CASE
A man in his late 70s presented with acute onset right sided weakness and aphasia. Imaging demonstrated occlusion of the Left ICA up to the left M1 artery.
Patient was taken for acute thrombectomy attempt and was found to have a left ICA occlusion with taper just past the carotid bulb. It was unclear if this occlusion extended up to the carotid terminus and into the M1 or rather (more likely) that the left ICA demonstrated acute on chronic occlusion with distal emboli to the left M1.
There was an initial aspiration attempt made on the left ICA occlusion with a Zoom 71 catheter, which only partially open up the left ICA occlusion.
Following this first attempt, the microsystem (Trevo Trak 21 and Synchro 14 standard microwire) was advanced beyond the occlusion to attempt a combined thrombectomy attempt with aspiration and stent retriever (Zoom 71 + Solitaire 4 x 40) (below).
Zoom 71 and Solitaire 4 x 40 combined approach
Partial recanalization of the left M1 with persistent occlusion of the posterior division M2.
A Zoom 55 aspiration catheter was prepared and advanced into the distal left M2 with the help of the Trevo Trak 21 and the Synchro 14 standard microwire.

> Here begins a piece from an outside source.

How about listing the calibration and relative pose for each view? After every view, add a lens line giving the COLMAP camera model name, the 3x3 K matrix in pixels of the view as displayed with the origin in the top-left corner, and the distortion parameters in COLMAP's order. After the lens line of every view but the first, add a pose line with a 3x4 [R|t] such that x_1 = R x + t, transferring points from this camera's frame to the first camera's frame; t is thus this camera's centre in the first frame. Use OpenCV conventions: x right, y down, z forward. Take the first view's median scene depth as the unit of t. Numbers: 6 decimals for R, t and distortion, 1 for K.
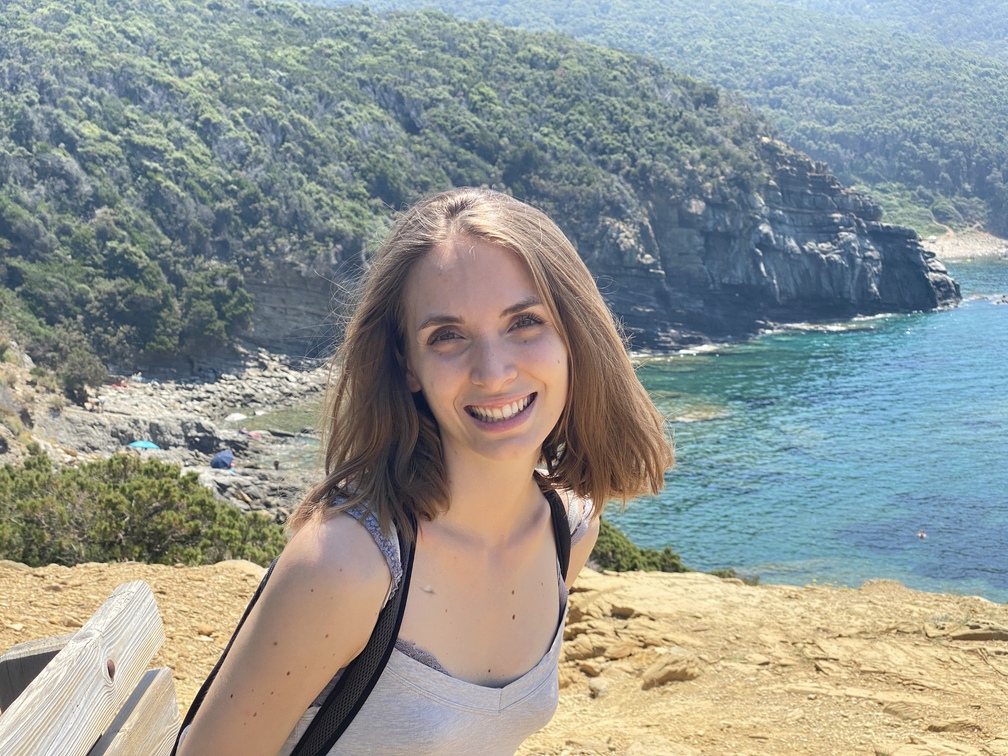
lens RADIAL K [[1520.1, 0, 515.4], [0, 1520.1, 379.1], [0, 0, 1]] dist [0.110247, -0.075848]
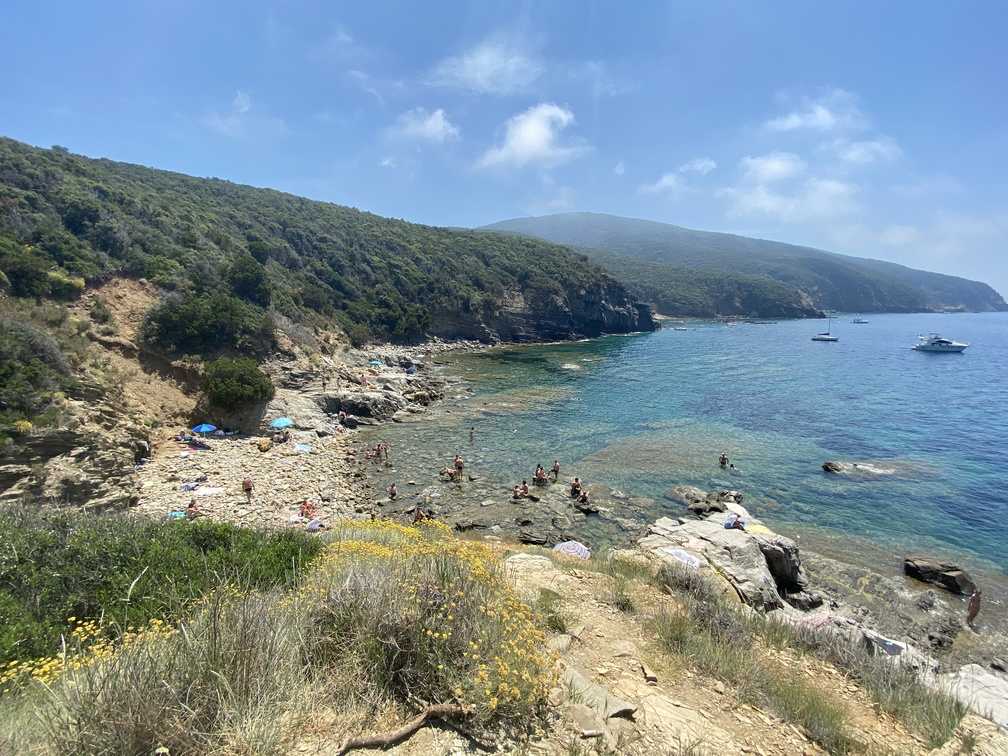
lens RADIAL K [[406.0, 0, 504.0], [0, 406.0, 378.0], [0, 0, 1]] dist [0.001106, 0.000017]
pose [[0.999760, 0.014367, -0.016523, -0.021383], [-0.013586, 0.998828, 0.046459, 0.020691], [0.017171, -0.046223, 0.998784, 0.226411]]
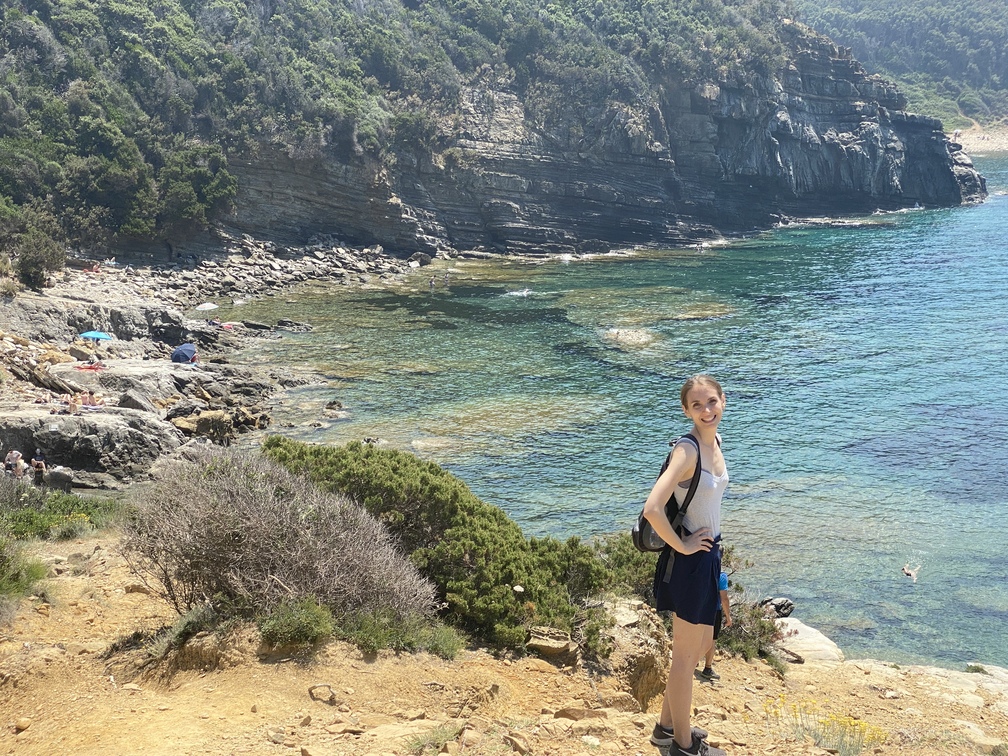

Aspiration was completed into the Emboguard Balloon guide catheter, completing a third pass. More red clot was observed in the aspirate.
Unfortunately, post thrombectomy angiogram demonstrated new occlusion of the left ACA territory (A2/A3) and a 4th pass was conducted to remove this clot with the Zoom 55 aspiration catheter and the Solitaire 4mmx40mm stent retriever. The aspirate again demonstrated more red clot.
With adequate recanalization of the intracranial circulation, attention was then paid to the proximal left ICA.
The left ICA intermittently occluded and thus the decision was made to undergo angioplasty and stenting. Measurements observed above.
Angiogram of the left internal carotid artery prior to angioplasty and stenting with the 7mm Spider FX distal embolic protection device in place.
Over the distal embolic protection device, a TREK 4mm x 20mm balloon was advanced over the wire the distal embolic protection device to the cervical left internal carotid artery lesion. It was inflated below nominal to approximately 3.2 mm (below).
The patient was bolus Cangrelor and started on a Neuro dosing protocol (1/2 the cardiac dose). The balloon was then deflated and removed from the body. A post angioplasty angiogram demonstrated adequate widening of the lesion. There was note of filling defect within the distal embolic protection device.
A 3T MRI compatible ev3 PROTEGE RX 10->7 x 40 carotid stent was then deployed over the wire. Stenting was conducted with the balloon guide inflated for proximal projection.
Patient was neurologically improved following the procedure with improved speech and right sided strength. The post-op CT demonstrated anterior falcine constrast versus subarachnoid hemorrhage. A follow-up CT Head demonstrated slight worsening of the subarachnoid hemorrhage and the Cangrelor was decreased to a quarter dose.
Follow-up CT head scans were stable. The patient demonstrated infarct in the left basal ganglia and frontal corona radiata region but his strength and aphasia improved. He was later transferred out of the hospital without further neurological decline after being transitioned to Aspirin + Ticagrelor.